During his childhood, the future Nobel Prize winner found himself observing natural phenomena with particular interest; his schoolwork and readings highlighted the connections between the natural sciences and biology. His education was divided between Escuela General San Martín (primary school), Colegio Lacordaire (secondary school), and for a few months at Beaumont College in England. His grades were unspectacular, and his first stint in college ended quickly when he abandoned his architectural studies that he had begun in Paris' École Polytechnique.

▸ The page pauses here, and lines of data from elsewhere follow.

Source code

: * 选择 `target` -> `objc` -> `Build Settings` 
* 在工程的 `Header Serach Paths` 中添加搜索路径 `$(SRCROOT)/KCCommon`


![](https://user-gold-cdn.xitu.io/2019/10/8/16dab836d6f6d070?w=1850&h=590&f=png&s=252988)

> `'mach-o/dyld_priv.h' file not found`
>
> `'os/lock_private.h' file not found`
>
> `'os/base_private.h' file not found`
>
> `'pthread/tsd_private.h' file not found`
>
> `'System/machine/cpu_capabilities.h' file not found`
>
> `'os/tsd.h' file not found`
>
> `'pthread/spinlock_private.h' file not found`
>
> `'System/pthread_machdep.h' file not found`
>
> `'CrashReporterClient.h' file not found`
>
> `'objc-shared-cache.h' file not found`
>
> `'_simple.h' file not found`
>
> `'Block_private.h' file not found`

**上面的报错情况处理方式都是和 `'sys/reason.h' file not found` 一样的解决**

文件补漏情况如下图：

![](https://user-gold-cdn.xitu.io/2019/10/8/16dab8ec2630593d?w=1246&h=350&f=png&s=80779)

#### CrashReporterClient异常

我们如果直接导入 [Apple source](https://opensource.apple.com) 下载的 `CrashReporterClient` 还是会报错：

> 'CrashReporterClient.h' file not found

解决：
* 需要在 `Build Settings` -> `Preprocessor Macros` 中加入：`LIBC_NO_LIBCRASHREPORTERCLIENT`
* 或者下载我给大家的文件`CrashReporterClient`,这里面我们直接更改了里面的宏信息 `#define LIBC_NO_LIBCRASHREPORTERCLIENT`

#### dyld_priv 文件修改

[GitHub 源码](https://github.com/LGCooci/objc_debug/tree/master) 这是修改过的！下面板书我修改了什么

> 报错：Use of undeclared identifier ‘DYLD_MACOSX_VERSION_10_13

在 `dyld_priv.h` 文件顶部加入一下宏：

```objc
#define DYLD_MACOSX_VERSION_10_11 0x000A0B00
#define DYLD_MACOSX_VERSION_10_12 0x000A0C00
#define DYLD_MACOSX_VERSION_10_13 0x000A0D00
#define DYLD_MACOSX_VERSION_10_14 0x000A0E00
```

It was during the 1920s that Leloir invented salsa golf (golf sauce). After being served prawns with the usual sauce during lunch with a group of friends at the Ocean Club in Mar del Plata, Leloir came up with a peculiar combination of ketchup and mayonnaise to spice up his meal. With the financial difficulties that later plagued Leloir's laboratories and research, he would joke, "If I had patented that sauce, we'd have a lot more money for research right now.
Nobel Prize
On December 2, 1970, Leloir received the Nobel Prize for Chemistry from the King of Sweden for his discovery of the metabolic pathways in lactose, becoming only the third Argentine to receive the prestigious honor in any field at the time. In his acceptance speech at Stockholm, he borrowed from Winston Churchill's famous 1940 speech to the House of Commons and remarked, "never have I received so much for so little". Leloir and his team reportedly celebrated by drinking champagne from test tubes, a rare departure from the humility and frugality that characterized the atmosphere of Fundación Instituto Campomar under Leloir's direction. The $80,000 prize money was spent directly on research, and when asked about the significance of his achievement, Leloir responded:
"This is only one step in a much larger project. I discovered (no, not me: my team) the function of sugar nucleotides in cell metabolism. I want others to understand this, but it is not easy to explain: this is not a very noteworthy deed, and we hardly know even a little."